(RECORD EXTRACTS):
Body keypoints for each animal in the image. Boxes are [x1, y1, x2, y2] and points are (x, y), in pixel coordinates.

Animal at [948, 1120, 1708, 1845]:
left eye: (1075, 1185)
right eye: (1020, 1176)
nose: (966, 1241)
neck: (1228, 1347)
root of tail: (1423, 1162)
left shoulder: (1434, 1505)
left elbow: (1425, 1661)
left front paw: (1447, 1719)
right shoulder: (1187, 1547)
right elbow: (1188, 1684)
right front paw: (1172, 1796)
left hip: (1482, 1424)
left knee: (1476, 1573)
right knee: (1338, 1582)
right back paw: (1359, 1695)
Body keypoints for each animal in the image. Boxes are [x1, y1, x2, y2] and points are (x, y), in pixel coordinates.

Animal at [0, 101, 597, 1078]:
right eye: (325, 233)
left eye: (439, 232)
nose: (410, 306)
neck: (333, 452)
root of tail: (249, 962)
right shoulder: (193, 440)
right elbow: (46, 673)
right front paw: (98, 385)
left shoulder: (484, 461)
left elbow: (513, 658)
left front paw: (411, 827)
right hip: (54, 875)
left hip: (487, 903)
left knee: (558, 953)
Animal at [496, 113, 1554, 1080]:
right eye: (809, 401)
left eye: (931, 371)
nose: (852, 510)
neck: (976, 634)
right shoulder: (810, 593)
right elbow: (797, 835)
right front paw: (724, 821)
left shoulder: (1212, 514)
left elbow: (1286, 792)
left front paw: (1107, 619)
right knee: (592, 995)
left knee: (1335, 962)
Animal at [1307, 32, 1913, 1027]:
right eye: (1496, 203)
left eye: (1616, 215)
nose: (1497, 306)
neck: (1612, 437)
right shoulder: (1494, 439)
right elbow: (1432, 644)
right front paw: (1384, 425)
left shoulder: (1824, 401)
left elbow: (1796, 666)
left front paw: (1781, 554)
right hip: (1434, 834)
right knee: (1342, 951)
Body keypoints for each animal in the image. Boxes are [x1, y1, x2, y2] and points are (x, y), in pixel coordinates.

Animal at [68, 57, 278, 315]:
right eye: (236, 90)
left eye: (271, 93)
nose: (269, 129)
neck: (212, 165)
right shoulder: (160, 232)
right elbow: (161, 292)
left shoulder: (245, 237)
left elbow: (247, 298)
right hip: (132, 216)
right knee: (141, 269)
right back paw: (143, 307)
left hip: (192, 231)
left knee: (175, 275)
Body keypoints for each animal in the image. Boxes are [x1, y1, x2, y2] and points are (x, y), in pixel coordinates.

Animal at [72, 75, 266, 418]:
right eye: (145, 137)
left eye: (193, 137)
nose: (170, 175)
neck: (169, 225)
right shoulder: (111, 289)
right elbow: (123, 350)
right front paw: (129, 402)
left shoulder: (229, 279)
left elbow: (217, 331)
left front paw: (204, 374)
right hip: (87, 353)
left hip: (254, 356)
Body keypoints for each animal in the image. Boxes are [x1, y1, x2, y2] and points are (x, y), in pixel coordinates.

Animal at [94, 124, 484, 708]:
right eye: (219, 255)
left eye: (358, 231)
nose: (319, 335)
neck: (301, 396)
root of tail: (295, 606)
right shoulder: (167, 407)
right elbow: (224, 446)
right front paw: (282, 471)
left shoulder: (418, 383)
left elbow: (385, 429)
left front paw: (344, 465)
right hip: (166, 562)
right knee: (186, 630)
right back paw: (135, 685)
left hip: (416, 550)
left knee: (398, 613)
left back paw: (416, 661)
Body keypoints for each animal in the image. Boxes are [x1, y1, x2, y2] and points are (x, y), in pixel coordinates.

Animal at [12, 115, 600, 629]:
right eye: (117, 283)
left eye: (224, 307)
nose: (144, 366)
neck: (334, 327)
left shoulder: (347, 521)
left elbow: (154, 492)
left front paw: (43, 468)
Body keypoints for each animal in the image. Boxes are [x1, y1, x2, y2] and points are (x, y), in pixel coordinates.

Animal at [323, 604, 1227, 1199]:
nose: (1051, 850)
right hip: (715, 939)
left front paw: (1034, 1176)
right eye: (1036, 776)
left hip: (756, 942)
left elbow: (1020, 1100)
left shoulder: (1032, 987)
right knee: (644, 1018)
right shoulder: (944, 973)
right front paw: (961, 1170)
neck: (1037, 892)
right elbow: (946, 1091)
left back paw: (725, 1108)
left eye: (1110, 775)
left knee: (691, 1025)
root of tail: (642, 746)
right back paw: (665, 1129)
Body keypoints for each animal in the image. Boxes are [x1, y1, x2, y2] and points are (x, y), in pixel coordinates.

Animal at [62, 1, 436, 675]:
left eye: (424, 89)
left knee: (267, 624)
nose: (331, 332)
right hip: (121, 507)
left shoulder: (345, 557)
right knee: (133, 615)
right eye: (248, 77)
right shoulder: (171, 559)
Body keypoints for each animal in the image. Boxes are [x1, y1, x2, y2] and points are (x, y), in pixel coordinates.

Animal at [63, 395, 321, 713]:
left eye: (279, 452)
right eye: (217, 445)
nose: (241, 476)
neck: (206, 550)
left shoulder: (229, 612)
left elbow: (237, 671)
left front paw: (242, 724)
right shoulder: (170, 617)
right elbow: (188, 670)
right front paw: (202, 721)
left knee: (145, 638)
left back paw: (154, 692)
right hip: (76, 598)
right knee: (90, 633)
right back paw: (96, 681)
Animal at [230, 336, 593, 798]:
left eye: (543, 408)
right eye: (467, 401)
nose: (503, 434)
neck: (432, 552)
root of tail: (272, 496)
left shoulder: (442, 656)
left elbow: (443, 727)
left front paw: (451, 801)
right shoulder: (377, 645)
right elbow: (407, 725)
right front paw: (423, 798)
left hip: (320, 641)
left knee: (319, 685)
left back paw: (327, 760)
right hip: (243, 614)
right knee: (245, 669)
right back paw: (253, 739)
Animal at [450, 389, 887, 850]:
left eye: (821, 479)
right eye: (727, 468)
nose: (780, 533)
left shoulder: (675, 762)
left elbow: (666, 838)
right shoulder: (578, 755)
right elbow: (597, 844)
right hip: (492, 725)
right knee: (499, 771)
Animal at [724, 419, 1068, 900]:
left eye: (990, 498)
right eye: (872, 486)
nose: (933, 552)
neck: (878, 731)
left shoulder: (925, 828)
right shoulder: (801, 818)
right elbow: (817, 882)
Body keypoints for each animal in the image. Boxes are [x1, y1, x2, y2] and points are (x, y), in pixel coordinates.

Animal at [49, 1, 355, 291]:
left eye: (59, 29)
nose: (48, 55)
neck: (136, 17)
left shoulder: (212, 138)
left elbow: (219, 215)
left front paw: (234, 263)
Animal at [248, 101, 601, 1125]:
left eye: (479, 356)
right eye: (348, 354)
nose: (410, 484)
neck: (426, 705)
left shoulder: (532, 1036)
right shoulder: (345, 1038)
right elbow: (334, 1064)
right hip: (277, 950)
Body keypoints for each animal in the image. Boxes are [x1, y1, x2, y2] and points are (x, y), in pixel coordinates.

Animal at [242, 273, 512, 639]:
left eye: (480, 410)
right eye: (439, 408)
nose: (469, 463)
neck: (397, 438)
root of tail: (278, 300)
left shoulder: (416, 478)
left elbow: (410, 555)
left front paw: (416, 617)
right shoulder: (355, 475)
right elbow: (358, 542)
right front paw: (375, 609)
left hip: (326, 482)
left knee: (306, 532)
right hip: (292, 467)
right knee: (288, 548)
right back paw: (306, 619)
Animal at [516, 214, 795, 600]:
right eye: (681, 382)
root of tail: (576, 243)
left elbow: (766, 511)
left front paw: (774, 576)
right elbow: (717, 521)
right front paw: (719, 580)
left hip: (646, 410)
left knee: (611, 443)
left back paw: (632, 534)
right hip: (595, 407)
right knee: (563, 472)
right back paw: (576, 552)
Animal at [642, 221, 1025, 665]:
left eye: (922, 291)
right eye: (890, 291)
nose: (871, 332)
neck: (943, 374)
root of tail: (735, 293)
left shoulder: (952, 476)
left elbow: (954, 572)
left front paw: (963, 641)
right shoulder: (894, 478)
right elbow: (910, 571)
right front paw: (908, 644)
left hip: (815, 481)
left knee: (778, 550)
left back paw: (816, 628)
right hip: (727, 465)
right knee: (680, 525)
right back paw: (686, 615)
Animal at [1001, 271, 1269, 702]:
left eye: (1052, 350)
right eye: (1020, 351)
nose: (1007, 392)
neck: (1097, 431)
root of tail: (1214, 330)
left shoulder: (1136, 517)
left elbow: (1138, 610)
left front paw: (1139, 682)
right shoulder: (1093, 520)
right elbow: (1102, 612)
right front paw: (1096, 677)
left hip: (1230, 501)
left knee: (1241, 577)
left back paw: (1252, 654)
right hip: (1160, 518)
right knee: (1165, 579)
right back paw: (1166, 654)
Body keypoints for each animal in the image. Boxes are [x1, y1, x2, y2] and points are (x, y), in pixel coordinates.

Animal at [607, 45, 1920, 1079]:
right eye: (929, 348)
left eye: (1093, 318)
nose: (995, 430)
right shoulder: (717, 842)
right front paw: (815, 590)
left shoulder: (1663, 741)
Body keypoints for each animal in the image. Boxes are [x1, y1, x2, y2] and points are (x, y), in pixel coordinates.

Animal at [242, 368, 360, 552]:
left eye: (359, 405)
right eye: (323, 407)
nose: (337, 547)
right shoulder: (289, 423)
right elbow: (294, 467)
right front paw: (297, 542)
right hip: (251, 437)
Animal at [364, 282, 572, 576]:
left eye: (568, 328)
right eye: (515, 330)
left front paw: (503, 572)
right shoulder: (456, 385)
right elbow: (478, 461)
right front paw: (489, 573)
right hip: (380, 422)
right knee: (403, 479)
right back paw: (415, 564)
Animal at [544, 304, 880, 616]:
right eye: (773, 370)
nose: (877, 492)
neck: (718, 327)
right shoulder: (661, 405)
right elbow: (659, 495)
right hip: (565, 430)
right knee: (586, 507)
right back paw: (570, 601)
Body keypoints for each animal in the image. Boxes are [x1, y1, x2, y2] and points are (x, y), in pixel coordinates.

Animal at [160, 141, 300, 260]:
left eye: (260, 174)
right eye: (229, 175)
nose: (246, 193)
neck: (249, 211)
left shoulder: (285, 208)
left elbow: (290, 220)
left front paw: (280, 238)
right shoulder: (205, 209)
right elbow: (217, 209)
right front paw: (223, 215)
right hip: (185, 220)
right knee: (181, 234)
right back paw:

(WHAT NEEDS TO BE DONE): Produce only the lines from the line containing "left elbow: (217, 331)" through the line containing "left elbow: (154, 492)", inclusive of both, exactly as they stand in the entries above.

(PROBLEM SOLUTION):
left elbow: (217, 331)
left front paw: (204, 374)
right hip: (87, 353)
left hip: (254, 356)
Body keypoints for each animal in the image. Boxes are [x1, y1, x2, y2] and points are (x, y), in pixel coordinates.

Animal at [94, 124, 484, 708]:
right eye: (219, 255)
left eye: (358, 231)
nose: (319, 335)
neck: (301, 396)
root of tail: (295, 606)
right shoulder: (167, 407)
right elbow: (224, 446)
right front paw: (282, 471)
left shoulder: (418, 383)
left elbow: (385, 429)
left front paw: (344, 465)
right hip: (166, 562)
right knee: (186, 630)
right back paw: (135, 685)
left hip: (416, 550)
left knee: (398, 613)
left back paw: (416, 661)
Body keypoints for each animal in the image. Boxes are [x1, y1, x2, y2] and points are (x, y), in pixel coordinates.

Animal at [12, 115, 600, 629]:
right eye: (117, 283)
left eye: (224, 307)
nose: (144, 366)
neck: (334, 327)
left shoulder: (347, 521)
left elbow: (154, 492)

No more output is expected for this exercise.